No — you must use your declared medium throughout each answer paper. Mixing languages within a paper is prohibited and can result in answers being ignored. The parenthetical technique (writing English terms in brackets within a Hindi answer) is the one permitted exception.
The UPSC Rule on Mixing Languages
The Civil Services Examination Rules state that candidates must write their answer papers in the declared medium. Using a different language within the same answer booklet is not permitted and carries real consequences:
- Answers that prominently mix languages may be marked zero by evaluators
- Persistent or systematic mixing is treated as a violation of examination conduct rules
- In extreme cases, the entire paper may be treated as violating the declared medium
Source: UPSC CSE Rules (Gazette of India, annual); UPSC FAQ section, upsc.gov.in
The Parenthetical Technique: The One Permitted Exception
Writing an English technical term in parentheses after its Hindi or regional language equivalent is universally accepted and is standard practice among Hindi-medium toppers. This is not considered mixing — it is considered a documentation aid.
How to do it correctly:
| Situation | Correct usage | Incorrect |
|---|---|---|
| First use of GDP | सकल घरेलू उत्पाद (GDP) | Writing entire sentences in English |
| First use of Fiscal Deficit | राजकोषीय घाटा (Fiscal Deficit) | Switching to English mid-paragraph |
| First use of MPC | मौद्रिक नीति समिति (MPC) | Answering the entire question in English when declared Hindi |
| Subsequent uses | Use Hindi term alone, or just the acronym | Repeating the bracketed form every time (not required) |
Key constraint: Keep parenthetical English to genuinely technical terms only. Do not write phrases, policy explanations, or arguments in English within a Hindi answer — only proper nouns, internationally recognised acronyms, and terms with no accepted Hindi equivalent.

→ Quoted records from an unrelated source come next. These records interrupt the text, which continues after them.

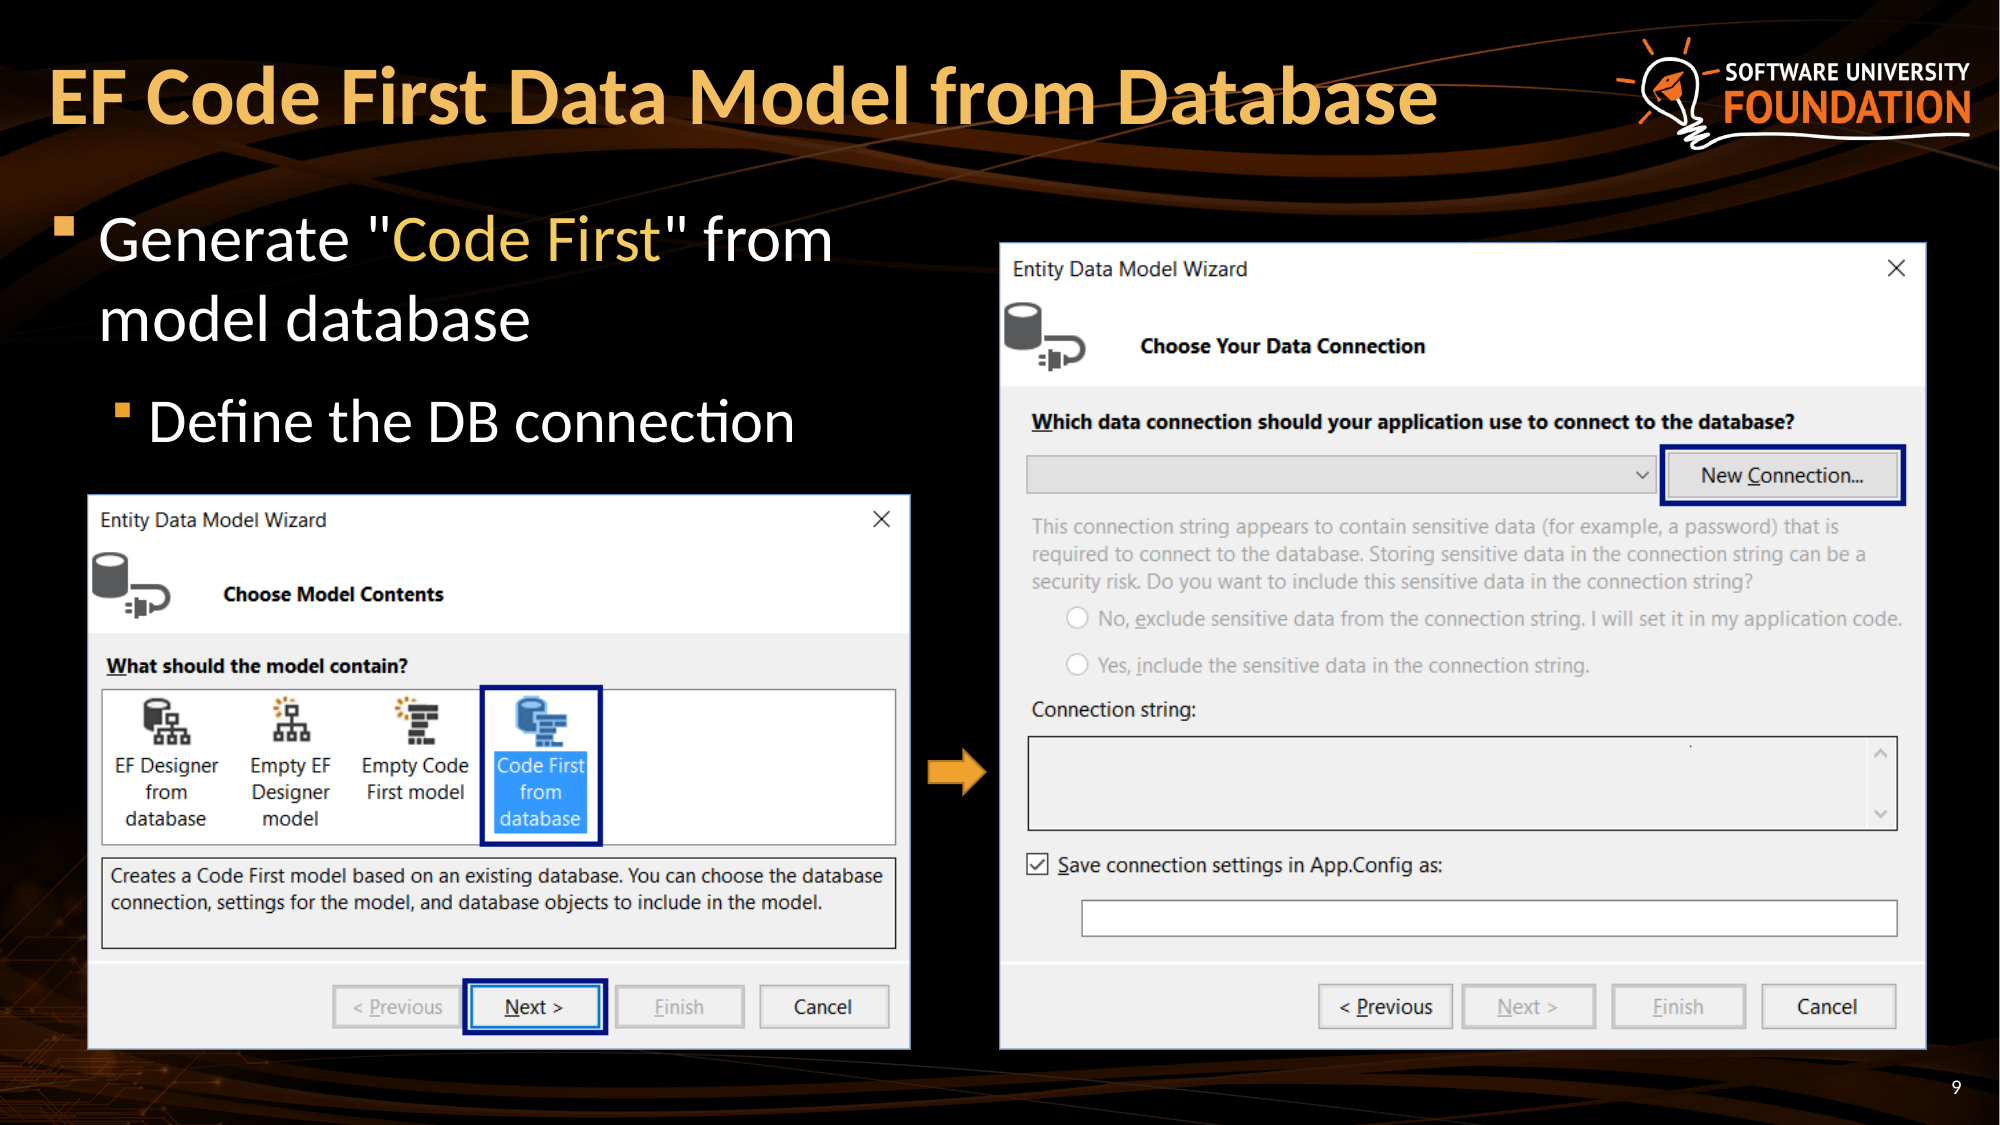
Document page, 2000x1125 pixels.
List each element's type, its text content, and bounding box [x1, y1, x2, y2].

text_box [927, 747, 987, 797]
list Generate "Code First" from model database Define the DB connection [31, 188, 1968, 1103]
title EF Code First Data Model from Database [30, 6, 1602, 189]
picture [0, 0, 2000, 1125]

Can Different GS Papers Use Different Mediums?
The UPSC rules specify a single medium for the entire Mains examination, not on a per-paper basis. Some older UPSC circulars were ambiguously worded, but the current standard UPSC guidance is clear: one medium applies to all GS papers and Essay.

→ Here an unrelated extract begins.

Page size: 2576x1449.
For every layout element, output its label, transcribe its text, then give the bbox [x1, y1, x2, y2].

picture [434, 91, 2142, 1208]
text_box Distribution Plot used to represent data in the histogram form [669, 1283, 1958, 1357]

Changing medium between GS Paper I and GS Paper II (or any other merit paper) is not recommended. Evaluators flag such inconsistencies during central scrutiny.
Recognised Exceptions That Are NOT Mixing
| Paper | What language | Why it's not a violation |
|---|---|---|
| Paper A (Indian Language, qualifying) | Your chosen Eighth Schedule language | Separate paper, separate medium declaration |
| Paper B (Compulsory English, qualifying) | English | Mandatory for all; not part of your 'main medium' |
| Literature Optionals (e.g., Hindi Lit, Tamil Lit) | The literature language | Recognised exception under UPSC rules |
| Optional paper for technical subjects | English (if your GS medium is Hindi) | Permitted: GS in Hindi + Optional in English is allowed |
Practical Worked Example
Scenario: Rohan has declared Hindi as his medium. In GS Paper III (Economy), the question asks about 'fiscal federalism and GST architecture.'
Correct approach: Write the entire answer in Hindi. On first mention of GST, write 'वस्तु एवं सेवा कर (GST)'. On first mention of fiscal federalism, write 'राजकोषीय संघवाद (Fiscal Federalism)'. Use these Hindi terms throughout, with the English form only in parentheses on first use. Do not switch to English sentences at any point.
Incorrect approach: After two paragraphs in Hindi, write: 'The GST Council has 33 members including Finance Minister of each state. Article 279A establishes it.' — This switches to English mid-paper and violates the medium rule.
Mentor Tips
- Develop your Hindi vocabulary list before Mains. Create a personal glossary of 200–300 technical terms with Hindi equivalent + English in parentheses. Drishti IAS publishes a free Hindi technical glossary (Shabd Kosh).
- Practise writing entire answers in your medium under timed conditions — this builds muscle memory and prevents mid-exam language slippage.
- Never leave a technical term untranslated without the parenthetical — evaluators may not know the Hindi form of obscure technical terms and may mark the answer down for confusion.